When asked what advice he would give to aspiring artists, he said, “the best advice is always to get to know and work from what you’re good at. Be true to that, be true to yourself, it’s a cliche but it’s really important. Because if you get attention and people start working with you, more people will have their own things going on and they will want to maybe use you, not in a bad way, but they just want to reach their own goals with you. So, you have to be very wary that what you’re doing is still your own life, your own dreams, that it’s still your path and that you’re not fulfilling someone else’s dream.”
“Because there’s a lot of people that will push and pull, you have to stand your ground and be very aware of what you want. There are so many distractions, especially with social media it can be quite overwhelming. Lots of people come to me and say ‘I don’t know where to start, I’m not into Instagram.’ ‘Well, what are you into?’ ‘I’m into Tumblr.’ ‘Use Tumblr then.’ Then that’s your way of talking to people, of communicating to your fans, and they will find you for sure. So create your own little universe and be comfortable in that. You will notice what happens then will feel good.”

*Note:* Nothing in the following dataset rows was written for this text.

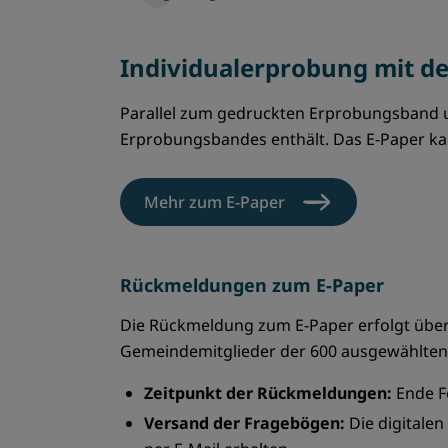
Individualerprobung mit d
Parallel zum gedruckten Erprobungsband u
Erprobungsbandes enthält. Das E-Paper k
Mehr zum E-Paper
Rückmeldungen zum E-Paper
Die Rückmeldung zum E-Paper erfolgt über 
Gemeindemitglieder der 600 ausgewählte
Zeitpunkt der Rückmeldungen:
Ende F
Versand der Fragebögen:
Die digitale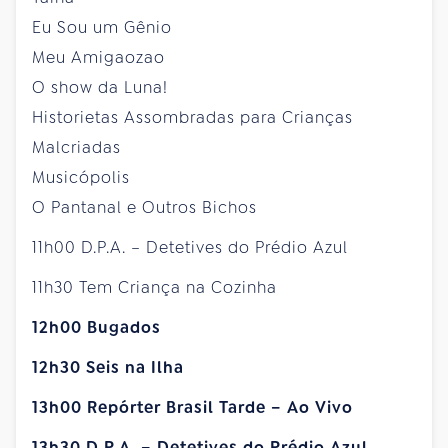
Eu Sou um Gênio
Meu Amigaozao
O show da Luna!
Historietas Assombradas para Crianças
Malcriadas
Musicópolis
O Pantanal e Outros Bichos
11h00 D.P.A. – Detetives do Prédio Azul
11h30 Tem Criança na Cozinha
12h00 Bugados
12h30 Seis na Ilha
13h00 Repórter Brasil Tarde – Ao Vivo
13h30 D.P.A. – Detetives do Prédio Azul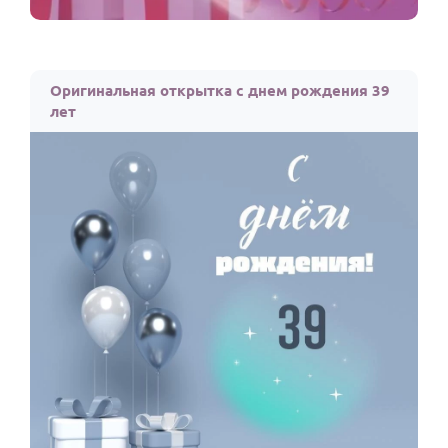
Оригинальная открытка с днем рождения 39
лет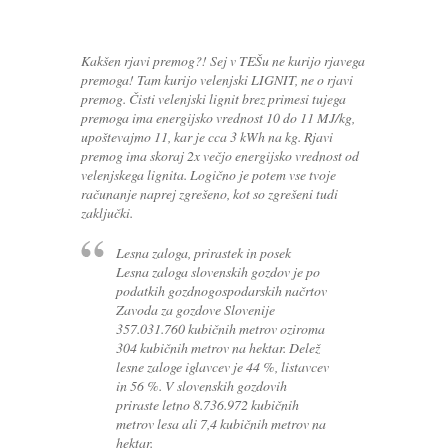
Kakšen rjavi premog?! Sej v TEŠu ne kurijo rjavega
premoga! Tam kurijo velenjski LIGNIT, ne o rjavi
premog. Čisti velenjski lignit brez primesi tujega
premoga ima energijsko vrednost 10 do 11 MJ/kg,
upoštevajmo 11, kar je cca 3 kWh na kg. Rjavi
premog ima skoraj 2x večjo energijsko vrednost od
velenjskega lignita. Logično je potem vse tvoje
računanje naprej zgrešeno, kot so zgrešeni tudi
zaključki.
Lesna zaloga, prirastek in posek
Lesna zaloga slovenskih gozdov je po
podatkih gozdnogospodarskih načrtov
Zavoda za gozdove Slovenije
357.031.760 kubičnih metrov oziroma
304 kubičnih metrov na hektar. Delež
lesne zaloge iglavcev je 44 %, listavcev
in 56 %. V slovenskih gozdovih
priraste letno 8.736.972 kubičnih
metrov lesa ali 7,4 kubičnih metrov na
hektar.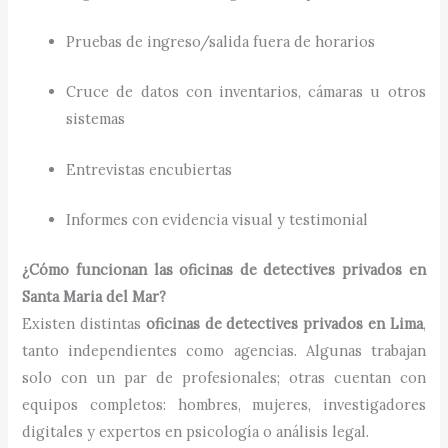
Pruebas de ingreso/salida fuera de horarios
Cruce de datos con inventarios, cámaras u otros
sistemas
Entrevistas encubiertas
Informes con evidencia visual y testimonial
¿Cómo funcionan las oficinas de detectives privados en
Santa Maria del Mar?
Existen distintas
oficinas de detectives privados en Lima
,
tanto independientes como agencias. Algunas trabajan
solo con un par de profesionales; otras cuentan con
equipos completos: hombres, mujeres, investigadores
digitales y expertos en psicología o análisis legal.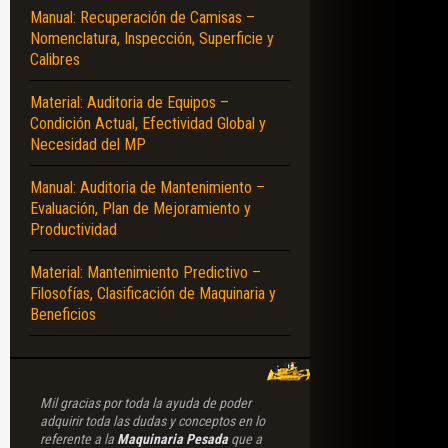
Manual: Recuperación de Camisas –
Nomenclatura, Inspección, Superficie y
Calibres
MAS – COMPONENTES
Material: Auditoria de Equipos –
Condición Actual, Efectividad Global y
Necesidad del MP
Manual: Auditoria de Mantenimiento –
Evaluación, Plan de Mejoramiento y
Productividad
Material: Mantenimiento Predictivo –
Filosofías, Clasificación de Maquinaria y
Beneficios
Mil gracias por toda la ayuda de poder
adquirir toda las dudas y conceptos en lo
referente a la
Maquinaria Pesada
que a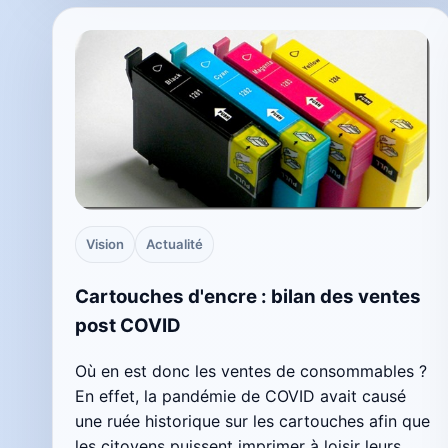
Vision
Actualité
Cartouches d'encre : bilan des ventes
post COVID
Où en est donc les ventes de consommables ?
En effet, la pandémie de COVID avait causé
une ruée historique sur les cartouches afin que
les citoyens puissent imprimer à loisir leurs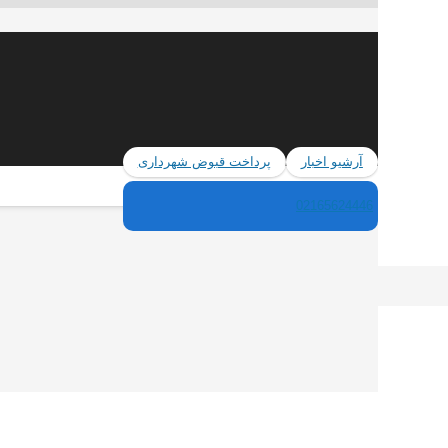
آرشیو اخبار
پرداخت قبوض شهرداری
02165624446
شهر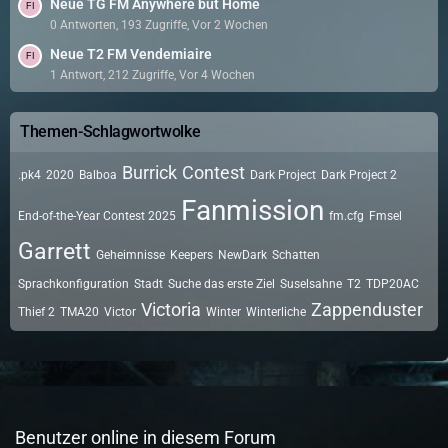
Neue TG FM Anywhere but Home
0 Antworten, 193 Zugriffe, Vor 2 Wochen
Neue T2 FM Vendemiaire
1 Antwort, 212 Zugriffe, Vor 4 Wochen
Themen-Schlagwortwolke
Burrick
Contest
.pk4
2020
Balboa
Dark Project
Dark Project 2
Fanmission
End-of-the-Year Contest 2025
fm.cfg
Fmsel
Garrett
Geheimnisse
Keepers
NewDark
Schatten
Sprachkonfiguration
Stadt
Suche das erste Ziel
Suselsahne
T2
TDP20AC
Victoria
Zappenduster
Thief 2
TMA20
Victor
Winter
Winterliche
Benutzer online in diesem Forum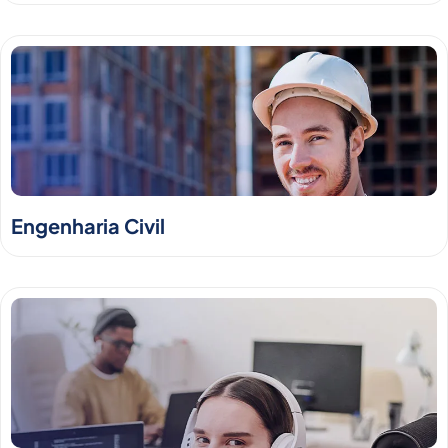
Engenharia Civil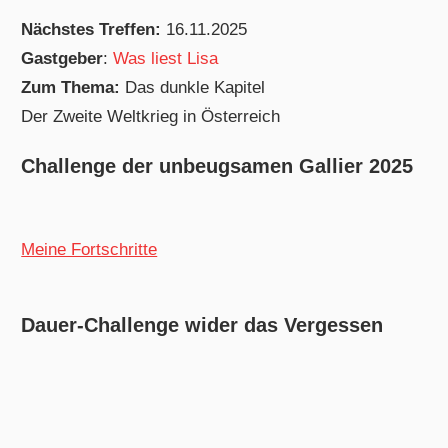
Nächstes Treffen:
16.11.2025
Gastgeber
:
Was liest Lisa
Zum Thema:
Das dunkle Kapitel
Der Zweite Weltkrieg in Österreich
Challenge der unbeugsamen Gallier 2025
Meine Fortschritte
Dauer-Challenge wider das Vergessen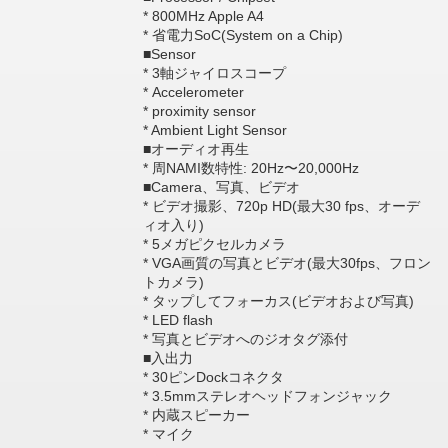
* 800MHz Apple A4
* 省電力SoC(System on a Chip)
■Sensor
* 3軸ジャイロスコープ
* Accelerometer
* proximity sensor
* Ambient Light Sensor
■オーディオ再生
* 周NAMI数特性: 20Hz〜20,000Hz
■Camera、写真、ビデオ
* ビデオ撮影、720p HD(最大30 fps、オーデ
ィオ入り)
* 5メガピクセルカメラ
* VGA画質の写真とビデオ(最大30fps、フロン
トカメラ)
* タップしてフォーカス(ビデオおよび写真)
* LED flash
* 写真とビデオへのジオタグ添付
■入出力
* 30ピンDockコネクタ
* 3.5mmステレオヘッドフォンジャック
* 内蔵スピーカー
* マイク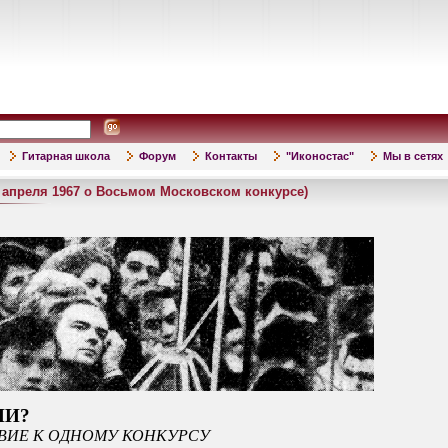
Гитарная школа
Форум
Контакты
"Иконостас"
Мы в сетях
апреля 1967 о Восьмом Московском конкурсе)
НИ?
ВИЕ К ОДНОМУ КОНКУРСУ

Apart from occasional sponsored posts, Tamino’s Instagram account is all him. On using social media he said, “I had to find the fun in it, it can be quite fun actually. There are no rules. There is a power in how you decide what you want to show, it doesn’t have to be a lot. Just make sure people can find you and that your world is clear, if it’s another way of understanding you better and getting to know you a little bit better as an artist then it’s perfect. That’s how I try to do it, sometimes it’s still a pain in the ass." He laughs. "Oh yeah, I had this great thing happen, oh yeah now I have to post about it as a second thought, I hate that that’s my second thought instead of just enjoying that moment. That’s how it is.”
He’s now taking a much earned break from touring, but is optimistic about having a long and fruitful career. “I’m very aware there are ups and downs, it’s not going to be a steady line all of the time, but I’m looking forward to all of that.”